For computing prefix-function:

  • $\pi[1]\leftarrow0$ by definition

  • Scan the pattern $P$ from left to right starting from $q=2$ 2 (loop starts from 2nd character, 1-indexed) and $k=0$ (number of characters matched in 0 initially):

    • While $k>0$ and next character doesn’t match, i.e. $P[k+1]\ne P[q]$, keep doing $k\leftarrow\pi[k]$
    • If next character matches, i.e. $P[k+1]=P[q]$, then $k\leftarrow k+1$.
    • Set $\pi[q]\leftarrow k$
      pi[1] = 0
      k = 0
      for q = 1 to m - 1:
      	while (k > 0 && P[k] != P[q]):
      		k = pi[k-1]
      	if (P[k] == P[q]):
      		k++
      	pi[q] = k
    

Z-Algorithm

The algorithm produces an array $Z$ where $Z[i]$ denotes the length of the longest substring starting from $S[i]$ which is also a prefix of $S$. We refer to prefix-substrings as substrings which are also prefix.

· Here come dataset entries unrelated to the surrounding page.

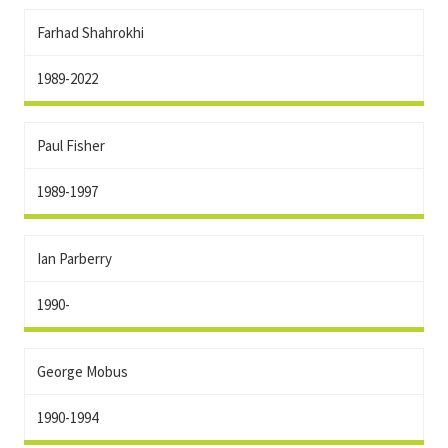
Farhad Shahrokhi
1989-2022
Paul Fisher
1989-1997
Ian Parberry
1990-
George Mobus
1990-1994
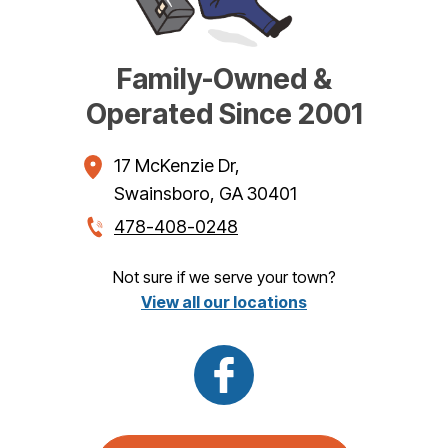
Family-Owned &
Operated Since 2001
17 McKenzie Dr
,
Swainsboro
,
GA
30401
478-408-0248
Not sure if we serve your town?
View all our locations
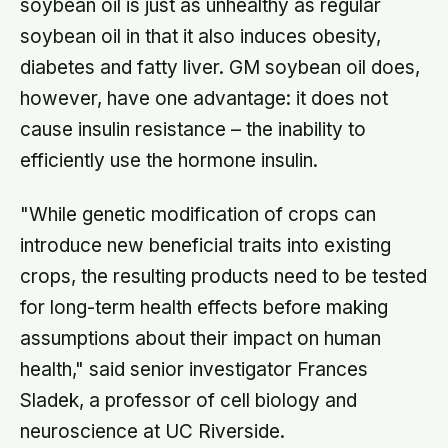
soybean oil is just as unhealthy as regular
soybean oil in that it also induces obesity,
diabetes and fatty liver. GM soybean oil does,
however, have one advantage: it does not
cause insulin resistance – the inability to
efficiently use the hormone insulin.
"While genetic modification of crops can
introduce new beneficial traits into existing
crops, the resulting products need to be tested
for long-term health effects before making
assumptions about their impact on human
health," said senior investigator Frances
Sladek, a professor of cell biology and
neuroscience at UC Riverside.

As we iterate over the letters in the string we maintain an interval $[L, R]$ which is the interval with maximum $R$ such that $1\le L\le i\le R$ and $S[L\ldots R]$is a prefix-substring (if no such inteval exists $L=R=-1$)

Now suppose we have correct interval $[L, R]$ for $i-1$ and for all values of $Z$ upto $i-1$, we will compute $Z[i]$ and new $[L, R]$ by following steps:

  • $i>R$:
    • there is not a prefix-substring of $S$ that starts before $i$ and ends at $\ge i$. We would have taken that interval instead.
    • Set $[L,R]$ to $[i,i]$ and start comparing $S[0…]$ to $S[i…]$ and $Z[i]=R-L+1$.
  • $i\le R$:
    • Let $k=i-L$. We know that $Z[i]\ge \min (Z[k], R-i+1)$
    • $Z[k]<R-i+1$:
      • $Z[i]=Z[k]$
    • $Z[k]\ge R-i+1$:
      • Update $[L,R]$ to $[i,R]$ and start comparing $S[R+1…]$ to $S[k+1…]$
      L = 0
      R = 0
      for i = 1 to n:
      	if (i > R):
      		L = i
      		R = i
      		while (R < n && s[R - L] == s[R]):
      			R++
      		Z[i] = R - L
      		R--
      	else:
      		k = i - L
      		if (Z[k] < R - i + 1):
      			Z[i] = Z[k]
      		else:
      			L = i
      			while (R < n && s[R-L] == s[R]):
      				R++
      			Z[i] = R - L
      			R--
    

For pattern matching we use Z-algorithm on string $P\Phi T$ where $\Phi$ matches nothing Then indices with $Z[i]=m$ correspond to matches in $T$ of $P$.